Maria das Dôres entrou n'este momento, e ouviu as ultimas palavras da filha, que tremeu ao ve'-la.

—E como sabes tu que não hasde amar o conde, se o não viste ainda?!—replicou o pae.

—Sei que me é impossivel ama'-lo... Póde ser um anjo do céo, que eu não o amarei... Casar sem affecto, meu pae, sacrificar-me por toda a minha vida, estando eu tão nova, deve ser muito triste. Antes um mosteiro; eu de boa vontade professo, e me irei esconder{100} e penar como filha desobediente; mas não me obriguem a casar, que eu tenho animo para me matar no dia seguinte.

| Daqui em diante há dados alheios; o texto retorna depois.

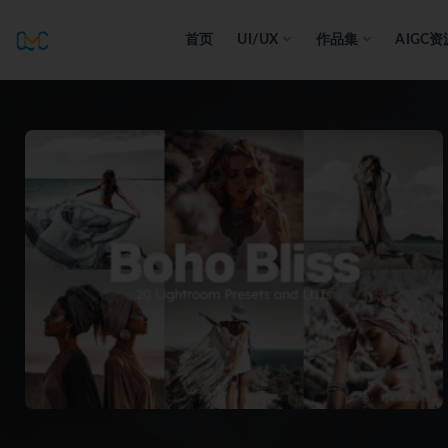
首页
UI/UX
作品集
AIGC资
全部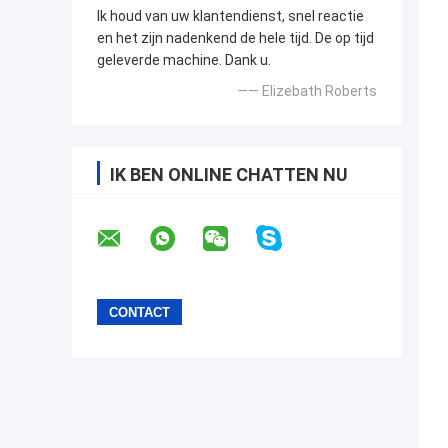
Ik houd van uw klantendienst, snel reactie
en het zijn nadenkend de hele tijd. De op tijd
geleverde machine. Dank u.
—— Elizebath Roberts
IK BEN ONLINE CHATTEN NU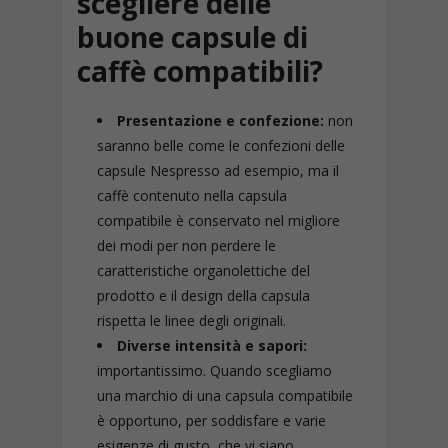
scegliere delle
buone capsule di
caffè compatibili?
Presentazione e confezione:
non
saranno belle come le confezioni delle
capsule Nespresso ad esempio, ma il
caffè contenuto nella capsula
compatibile è conservato nel migliore
dei modi per non perdere le
caratteristiche organolettiche del
prodotto e il design della capsula
rispetta le linee degli originali.
Diverse intensità e sapori:
importantissimo. Quando scegliamo
una marchio di una capsula compatibile
è opportuno, per soddisfare e varie
esigenze di gusto, che vi siano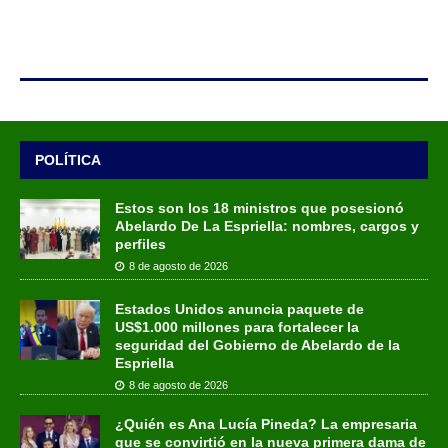
POLÍTICA
Estos son los 18 ministros que posesionó
Abelardo De La Espriella: nombres, cargos y
perfiles
8 de agosto de 2026
Estados Unidos anuncia paquete de
US$1.000 millones para fortalecer la
seguridad del Gobierno de Abelardo de la
Espriella
8 de agosto de 2026
¿Quién es Ana Lucía Pineda? La empresaria
que se convirtió en la nueva primera dama de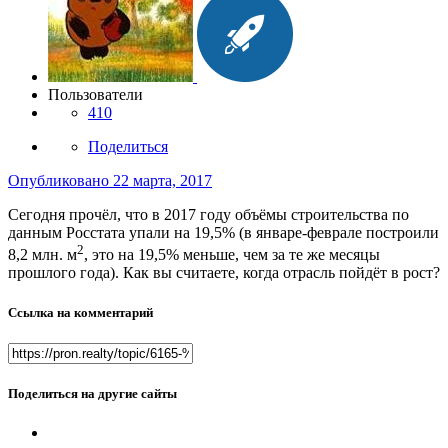
Пользователи
410
Поделиться
Опубликовано
22 марта, 2017
Сегодня прочёл, что в 2017 году объёмы строительства по
данным Росстата упали на 19,5% (в январе-феврале построили
2
8,2 млн. м
, это на 19,5% меньше, чем за те же месяцы
прошлого года). Как вы считаете, когда отрасль пойдёт в рост?
Ссылка на комментарий
Поделиться на другие сайты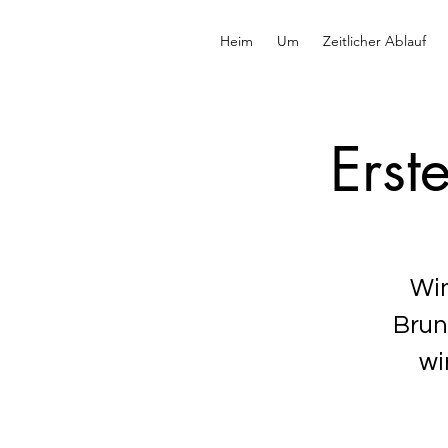
Heim
Um
Zeitlicher Ablauf
Erst
Win
Brun
wi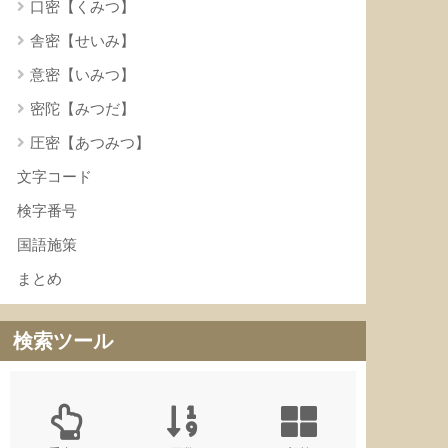
口密【くみつ】
舎密【せいみ】
意密【いみつ】
密陀【みつだ】
圧密【あつみつ】
文字コード
検字番号
国語施策
まとめ
検索ツール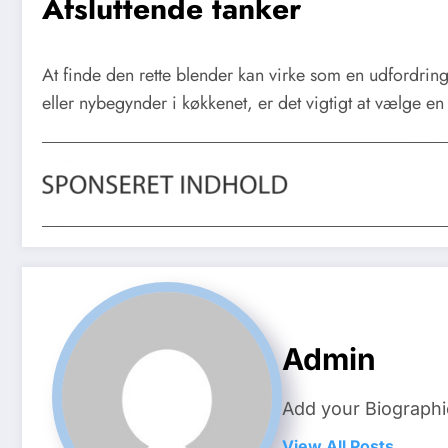
Afsluttende tanker
At finde den rette blender kan virke som en udfordrin
eller nybegynder i køkkenet, er det vigtigt at vælge e
Admin
Add your Biographi
View All Posts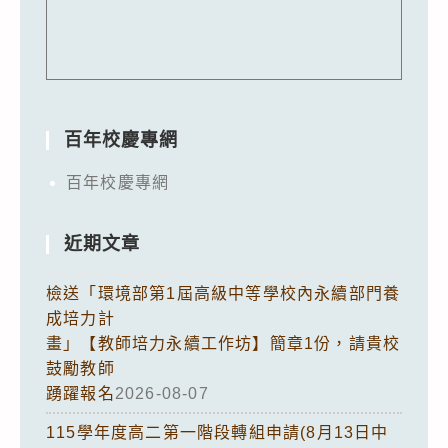
百年校慶專網
百年校慶專網
近期文章
檢送「環境部第1屆高級中等學校內永續部門養
成培力計
畫」【教師培力永續工作坊】簡章1份，請貴校
鼓勵教師
踴躍報名
2026-08-07
115學年度高二第一階段轉組申請(8月13日中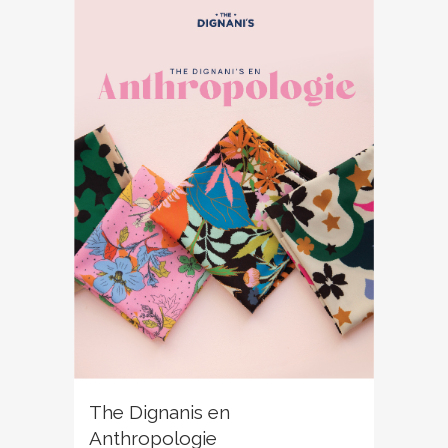
The Dignanis en
Anthropologie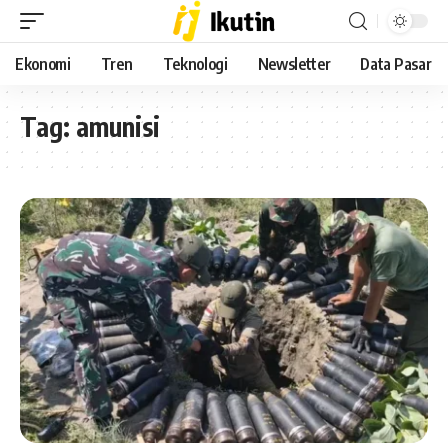
Ekonomi
Tren
Teknologi
Newsletter
Data Pasar
Tag:
amunisi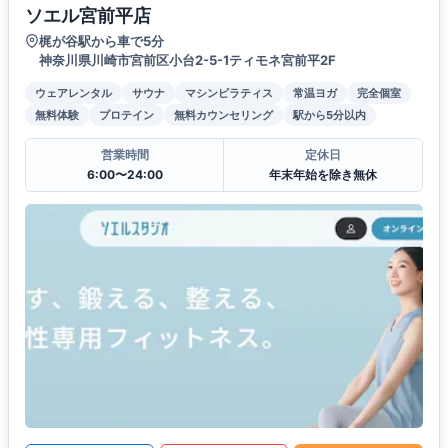
ソエル宮前平店
梶が谷駅から車で5分
神奈川県川崎市宮前区小台2-5-1ティモネ宮前平2F
ウェアレンタル
サウナ
マシンピラティス
常温ヨガ
完全個室
無料体験
プロテイン
無料カウンセリング
駅から5分以内
営業時間
定休日
6:00〜24:00
年末年始を除き無休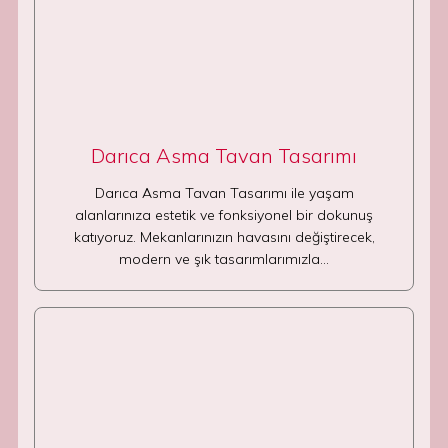
Darıca Asma Tavan Tasarımı
Darıca Asma Tavan Tasarımı ile yaşam
alanlarınıza estetik ve fonksiyonel bir dokunuş
katıyoruz. Mekanlarınızın havasını değiştirecek,
modern ve şık tasarımlarımızla…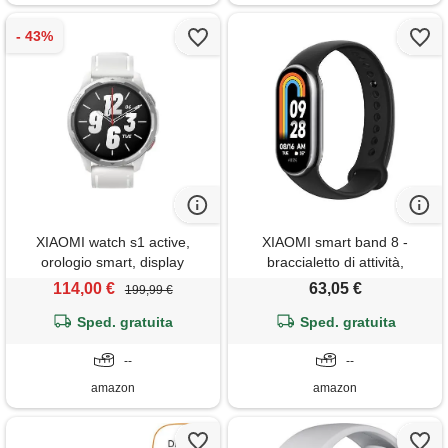
XIAOMI watch s1 active,
XIAOMI smart band 8 -
orologio smart, display
braccialetto di attività,
amoled hd 1.43, 19 modalità
autonomia fino a 16 giorni,
114,00 €
63,05 €
199,99 €
di allenamento, nfc integrato,
display amoled con frequenza
resistenza all'acqua, moon
Sped. gratuita
di aggiornamento di 60 hz, 5
Sped. gratuita
white, versione italiana
atm, 150 modalità sportive,
--
nero (versione es + 3 anni di
--
amazon
amazon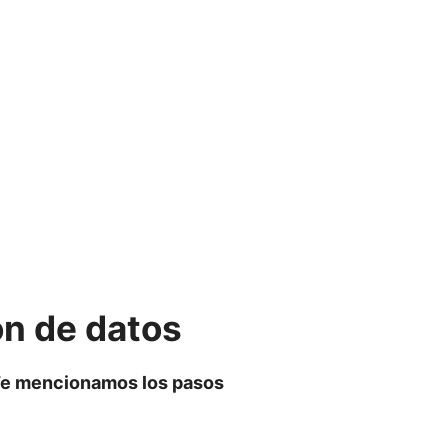
ión de datos
e mencionamos los pasos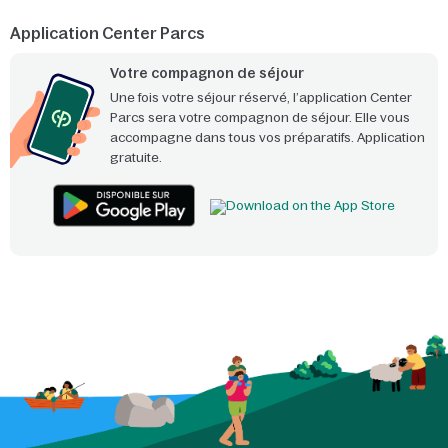
Application Center Parcs
Votre compagnon de séjour
Une fois votre séjour réservé, l’application Center
Parcs sera votre compagnon de séjour. Elle vous
accompagne dans tous vos préparatifs. Application
gratuite.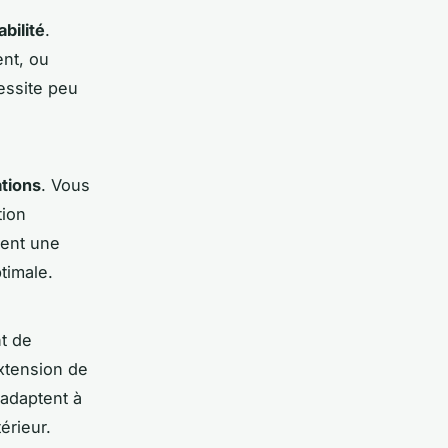
bilité
.
ent, ou
cessite peu
tions
. Vous
tion
tent une
ptimale.
nt de
extension de
'adaptent à
érieur.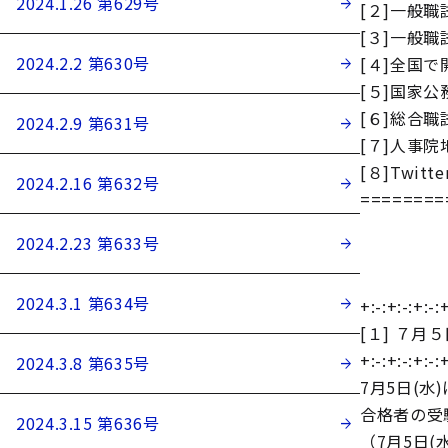
2024.1.26 第629号
[２]一般
[３]一般
2024.2.2 第630号
[４]全国
[５]国家
[６]総合
2024.2.9 第631号
[７]人事
[８]Twit
2024.2.16 第632号
========
2024.2.23 第633号
2024.3.1 第634号
+:-:+:-:+:-:+
[１] ７
+:-:+:-:+:-:+
2024.3.8 第635号
7月5日(
合格者の受
2024.3.15 第636号
（7月5日(水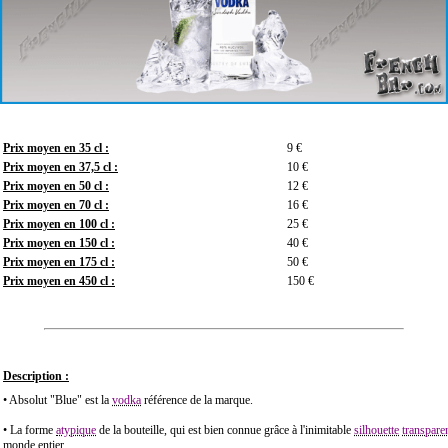
Prix moyen en 35 cl :
9 €
Prix moyen en 37,5 cl :
10 €
Prix moyen en 50 cl :
12 €
Prix moyen en 70 cl :
16 €
Prix moyen en 100 cl :
25 €
Prix moyen en 150 cl :
40 €
Prix moyen en 175 cl :
50 €
Prix moyen en 450 cl :
150 €
Description :
• Absolut "Blue" est la
vodka
référence de la marque.
• La forme
atypique
de la bouteille, qui est bien connue grâce à l'inimitable
silhouette
transpare
monde entier.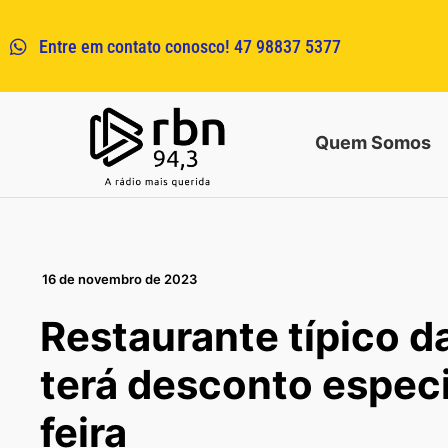
Entre em contato conosco! 47 98837 5377
Quem Somos
16 de novembro de 2023
Restaurante típico d
terá desconto especi
feira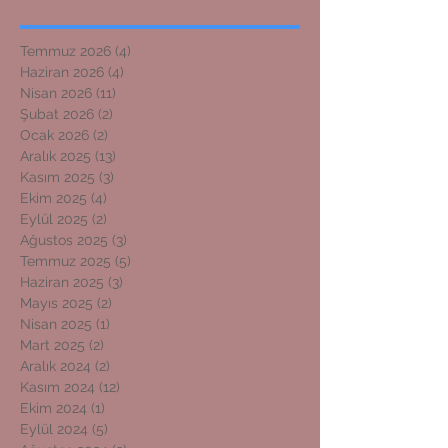
Temmuz 2026
(4)
4 yazı
Haziran 2026
(4)
4 yazı
Nisan 2026
(11)
11 yazı
Şubat 2026
(2)
2 yazı
Ocak 2026
(2)
2 yazı
Aralık 2025
(13)
13 yazı
Kasım 2025
(3)
3 yazı
Ekim 2025
(4)
4 yazı
Eylül 2025
(2)
2 yazı
Ağustos 2025
(3)
3 yazı
Temmuz 2025
(5)
5 yazı
Haziran 2025
(3)
3 yazı
Mayıs 2025
(2)
2 yazı
Nisan 2025
(1)
1 yazı
Mart 2025
(2)
2 yazı
Aralık 2024
(2)
2 yazı
Kasım 2024
(12)
12 yazı
Ekim 2024
(1)
1 yazı
Eylül 2024
(5)
5 yazı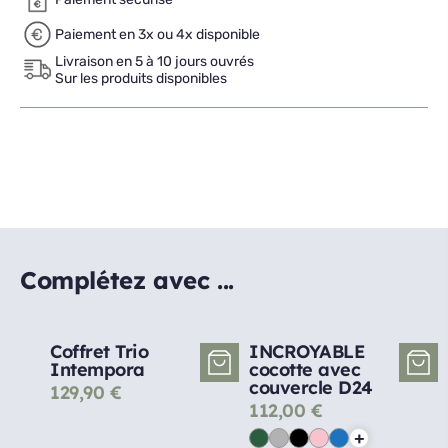
Paiement en 3x ou 4x disponible
Livraison en 5 à 10 jours ouvrés
Sur les produits disponibles
Complétez avec ...
Coffret Trio
INCROYABLE
Intempora
cocotte avec
couvercle D24
129,90
€
112,00
€
+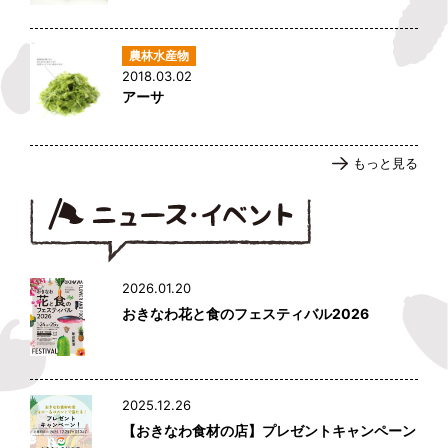
2018.03.02
アーサ
もっと見る
2026.01.20
おきなわ花と食のフェスティバル2026
2025.12.26
【おきなわ食材の店】プレゼントキャンペーン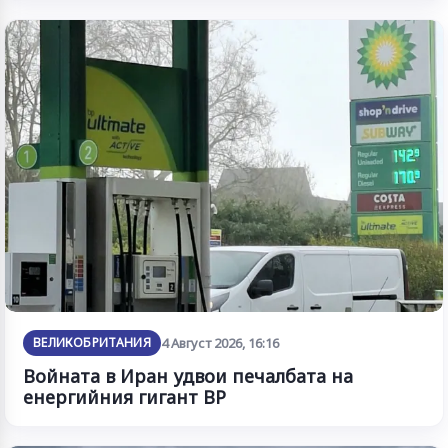
ВЕЛИКОБРИТАНИЯ
4 Август 2026, 16:16
Войната в Иран удвои печалбата на
енергийния гигант BP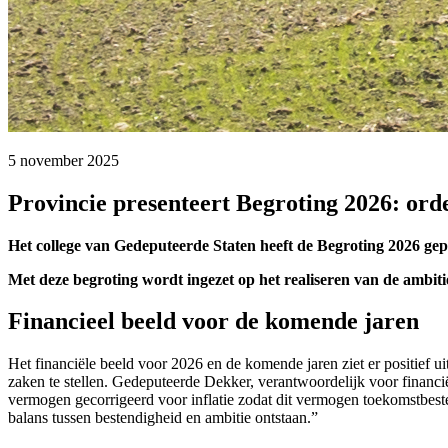
5 november 2025 
Provincie presenteert Begroting 2026: ord
Het college van Gedeputeerde Staten heeft de Begroting 2026 gep
Met deze begroting wordt ingezet op het realiseren van de ambiti
Financieel beeld voor de komende jaren
Het financiële beeld voor 2026 en de komende jaren ziet er positief u
zaken te stellen. Gedeputeerde Dekker, verantwoordelijk voor financ
vermogen gecorrigeerd voor inflatie zodat dit vermogen toekomstbest
balans tussen bestendigheid en ambitie ontstaan.”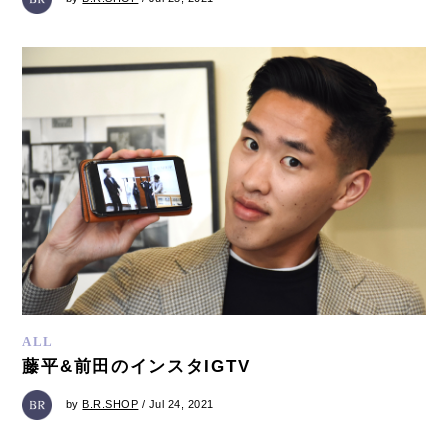
ALL
藤平&前田のインスタIGTV
by
B.R.SHOP
/ Jul 24, 2021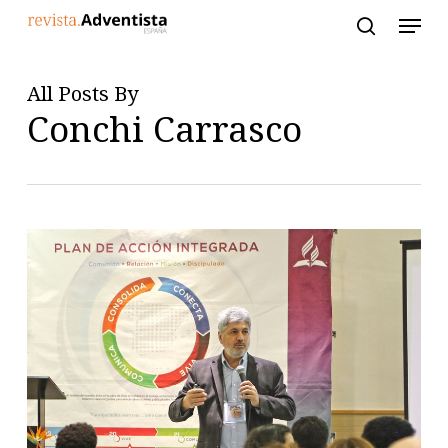
Skip
to
main
content
All Posts By
Conchi Carrasco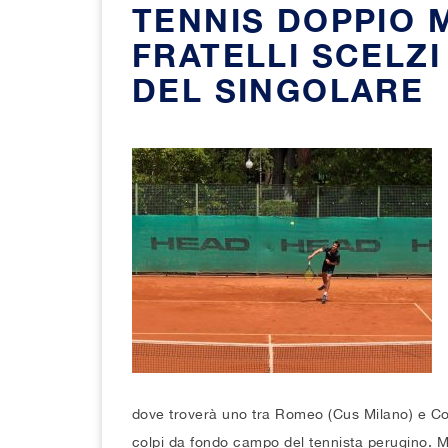
TENNIS DOPPIO M
FRATELLI SCELZI
DEL SINGOLARE
dove troverà uno tra Romeo (Cus Milano) e Cort
colpi da fondo campo del tennista perugino. Met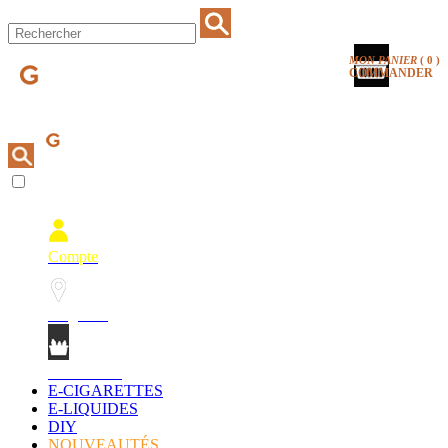
MON PANIER
(
0
)
COMMANDER
Compte
Magasins
Mon Panier
E-CIGARETTES
E-LIQUIDES
DIY
NOUVEAUTÉS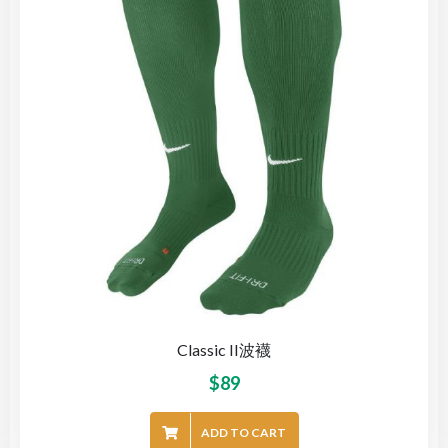
Classic II波襪
$
89
ADD TO CART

—Tens razão, filha!—exclamou Maria das Dôres—Tens razão! Casamentos á força, em quanto eu fôr viva, não os tolero na minha casa. O homem vem ahi ámanhã. Se gostares d'elle, e elle gostar de ti, casem-se; se não, passe por lá muito bem o snr. conde, e tu deixa-te estar, que estás bem na tua casa.

—Que conselhos maternaes são esses, prima Maria das Dôres!—interrompeu Gonçalo.

—São conselhos, que minha mãe me não deu, primo Gonçalo. Repito: Maria Henriqueta não hade casar obrigada. Minha mãe, á hora da morte, pediu-me perdão de me ter obrigado a casar; e eu não quero nem heide pedir o mesmo perdão a minha filha.